* OBJECTIVE 1:
Repeat everything in the passage about Bradford from "Not many people" down to "that's another story.".
* OBJECTIVE 2:
Answer these questions using the passage about Bradford.
(a) In which city and county did the writer spend their childhood?
(b) For what was Bradford particularly renowned during the Industrial Revolution?
(c) How young were some of the children working in the industry?

* SOURCE DOCUMENT:
"""
Not many people know this but I was actually born in England. In fact, it does come as a surprise when I debunk the assumption that I was born in London. Instead, I was born and had my childhood in Bradford, West Yorkshire. I remember lots of fields, making daisy chains and rubbing buttercups under the chin to see if we liked butter. There was a fondness to rolling about in the leaves and having all this space to run about, not forgetting the lovely sweet shops. So, you can imagine how my heart fell when we shifted to Hong Kong, but that's another story.

Fashion Revolution


Introductory panel from the Terrible Times for Children display © Bradford Museums and Galleries

Bradford - International Textile Manufacturing Centre
Embarrassingly, I don't really know a lot about Bradford except for the riots and the Bradford City football fire. It was only recently that I discovered that Bradford was, in fact, an international centre of textile manufacture during the Industrial Revolution, and only declined in the mid 20th Century. It was particularly renowned for its wool and textile weaving, and its rapid growth was helped by the fact that the city was close to coal mines and soft water. Unfortunately, child labour was rampant in the industry with children as young as 7 working for more than 10 hours a day in poor conditions. While there was a campaign to abolish slavery in the British colonies in the 1830s, it was not until a Mr. Richard Oastler had a chance meeting with a Mr. John Wood (who was agonizing over the employment of children in his factory in Bradford) that the cause for labour rights was championed for.
"""
* Stored dataset records:
"""
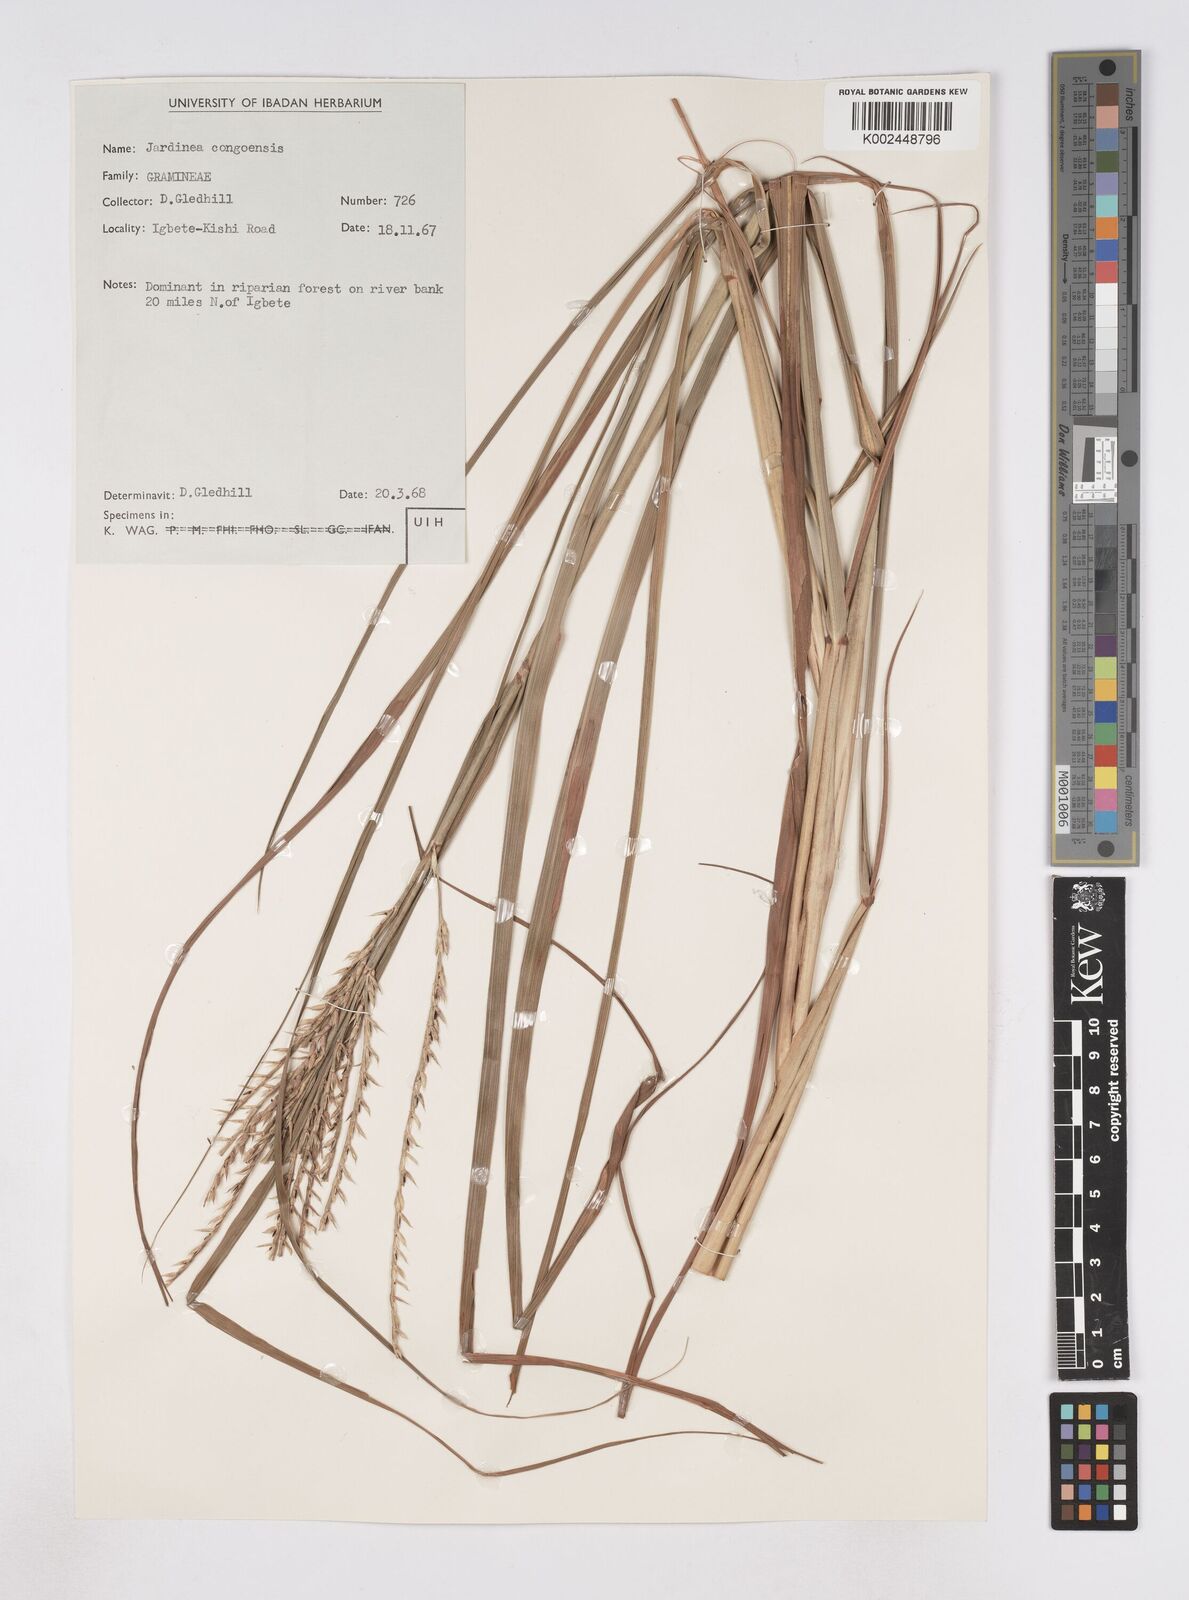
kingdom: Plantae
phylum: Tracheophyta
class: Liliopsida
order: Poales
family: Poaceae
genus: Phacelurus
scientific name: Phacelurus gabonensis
"""
* REPLY 1:
Not many people know this but I was actually born in England. In fact, it does come as a surprise when I debunk the assumption that I was born in London. Instead, I was born and had my childhood in Bradford, West Yorkshire. I remember lots of fields, making daisy chains and rubbing buttercups under the chin to see if we liked butter. There was a fondness to rolling about in the leaves and having all this space to run about, not forgetting the lovely sweet shops. So, you can imagine how my heart fell when we shifted to Hong Kong, but that's another story.

* REPLY 2:
(a) Bradford, West Yorkshire
(b) Its wool and textile weaving
(c) As young as 7